Fenerbahçe takımı, iki ay sonra kentsel dönüşüm buldozeri girecek süksesi mazide kalmış muhteşem evin ahalisi gibi... Bir çivi çakmak bile angarya sanki. Bir gün yeniden pırıl pırıl yaratılır ama bugün ne kiracılar ilgileniyor ne ev sahibi.
Zaten pılısını pırtısını toplamış Advocaat Hollanda’daki evine gitti mi dönmezken... Takımın taşıyıcı kolonu Lens baba cenazesi, milli takım gide gele Evliya Çelebi’ye dönmüşken... Geri kalanlar harıl harıl yeni ev ararken...
Karabük galibiyeti ile bahçesinde güller açsa ne olur Fener’in; ocağına yıldırım düşse ne olur.
Maçın ilk yarısında pozisyon aslanın ağzındaydı. Başakşehir’in kaybetmiş olmasına karşın üç puan için yırtınmayan Fenerbahçe ile umulanın tersine hücumda etkisiz Karabük, oyunu orta alana sıkıştırmıştı.
Aslında top rakipteyken takım halinde başlayan Karabük defansta da iyi değildi ama Fenerbahçe’nin pozisyona girmek için Lens’ten başka planı yoktu. Lens’in ise karşısındaki Latovlevici’nin sertliği tek planı da bozuyordu. Latovlevici’nin ilk yarı bitmeden sakatlanması, yerine sağbekten geçen Papp’ın ise Lens ile ilk mücadelesinde sarı kart alması Fenerbahçe’nin şansıydı.
İleri çıkmayan Fenerbahçe kanat bekleri Wiel ve Hasan Ali ile Fenerbahçe bir türlü baskı kuramıyor, Alper boşa çırpınıyor, Aatıf ayağına geleni eziyor, Van Persie’ye top bile gelmiyordu. Gelse bile sürekli oynamayan Van Persie eski halinden uzaktı.
Bu durumda top Fenerbahçe’ye geçince forvet adamlarına kadar sahanın her yerinde baskı yapan Karabük’ün de etkisi vardı.
Duran topları saymasak Fenerbahçe’nin gole yaklaştığı iki pozisyon oldu ilk devre, birini Lens başlattı, ötekinde Lens tek başına gitti. Hepsi kaleci Ahmet Şahin’de kaldı.
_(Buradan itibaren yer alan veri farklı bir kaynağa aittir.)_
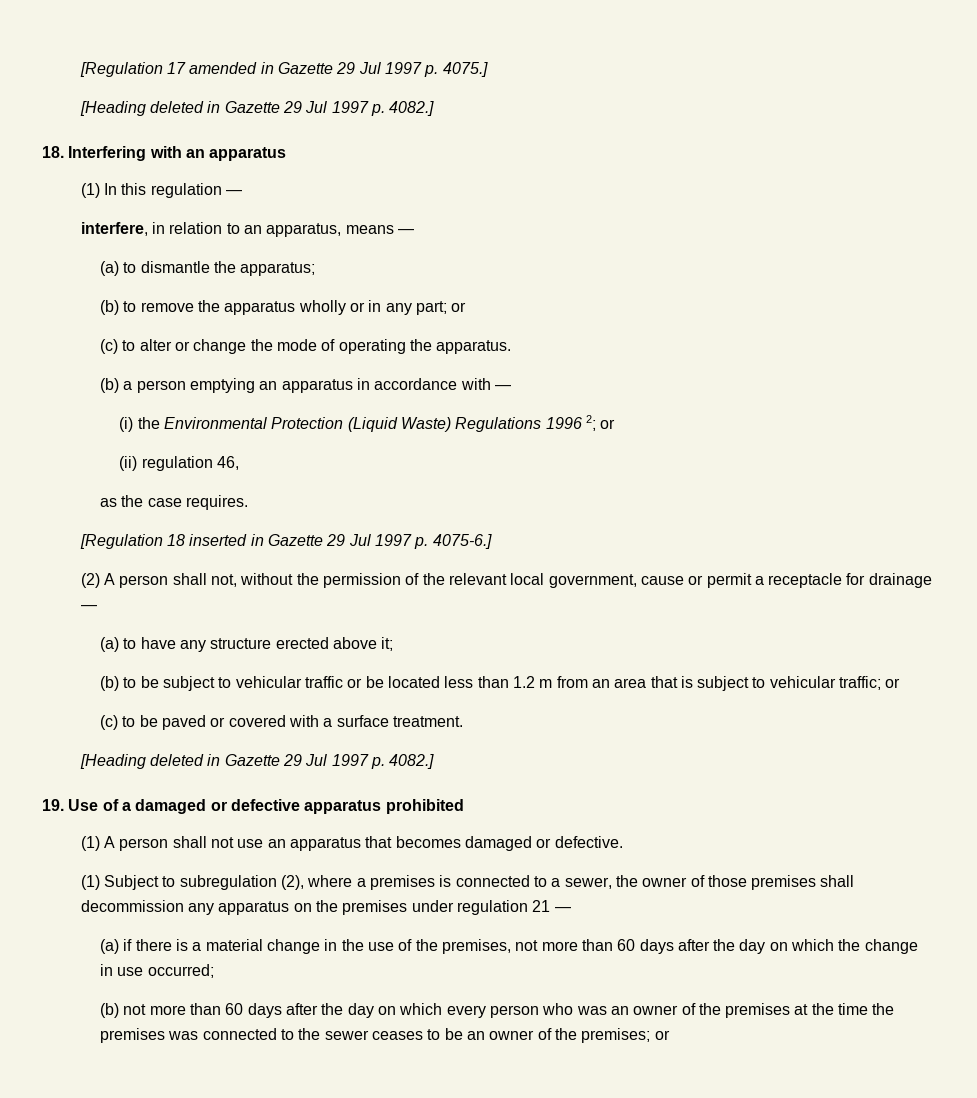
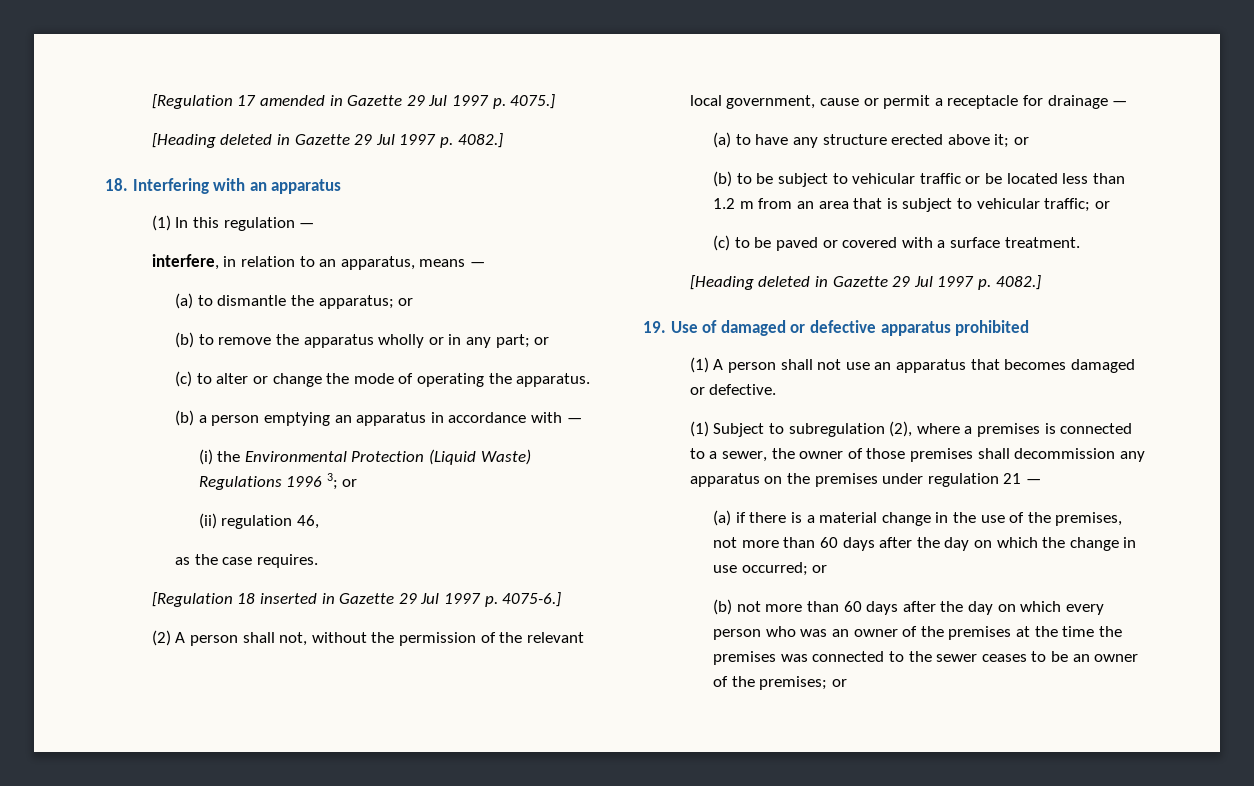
(316, 269) none -> [398,298,414,306] or
[585,415,596,431] 2; -> [326,473,338,490] 3;
(394, 644) none -> [1014,137,1030,145] or
[121,802,131,811] a -> (718, 326) none
(214, 971) none -> [812,565,828,573] or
İkinci yarıya ise dörtlü savunmaya dönerek bambaşka başladı Karabükspor. Latovlevici’nin yerine oyuna girip sağ beke geçen Poko oyun kuruyordu. Sakatlanan ikinci oyuncusu Tanese’nin yerine Serdar girmişti ki, 66. dakikada ikisinin organizasyonunu Fabiano zorlukla çıkardı. Ev sahibi önde oynuyor ve ilk devrenin tersine üst üste pozisyon buluyordu.
Şaşırmıştı Fenerbahçe... Hücum sorununu çözmek isterlerken bir de rakibin hücumları vardı karşılarında. Hemen takımın boyu uzadı. Bağlantılar gevşedi. Çeyrek saatlik bu süreçte Fabiano devleşti kalede.
Ardından Alper’in ortaya çıkması ile oyunun direksiyonuna Fenerbahçe geçti. Daha doğrusu Karabük direksiyonu bıraktı. Muhtemelen milli maçlarda yorulan futbolcuları yüzünden oyun disiplinini kaybettiler.
68. dakikada Volkan’ı alarak Aatıf’tan kurtuldu Advocaat... Ama Volkan on dakika sonra sakatlandı. “Oynarım” demesine karşın Advocaat Volkan’ı çıkardı, Sow’u aldı...
Değiştiren hocayı milletin önüne atan futbolcuya mı yanarsınız, oynarım diyen yeni girmiş futbolcuyu çıkaran hocaya mı. Fenerbahçe kazanmasaydı, bu öykü tek başına kalacaktı gündemde.
Gole gelince... O da ilginç; Fenerbahçe’nin galibiyet golünü, Volkan sakatlanmasa Sow’un yerine gireceği ve o dakikaya kadar sahada yok hükmündeki Van Persie attı... Hem de Sow’dan gelen topla.
Kim veya kimler maçı kafasında oynamış ve yapmış olabilir bu hesabı?
Ve maçın bitmesine bir dakika kala oyuna giren Ozan var bir de!..
Galibiyet bile fantastik bir macera Fenerbahçe’de.
Çünkü iki ay sonra buldozerlerin gireceği bir evde oturur gibiler. Ne ev sahibinin umurunda ne kiracıların; ancak bu kadar ilgilenirler.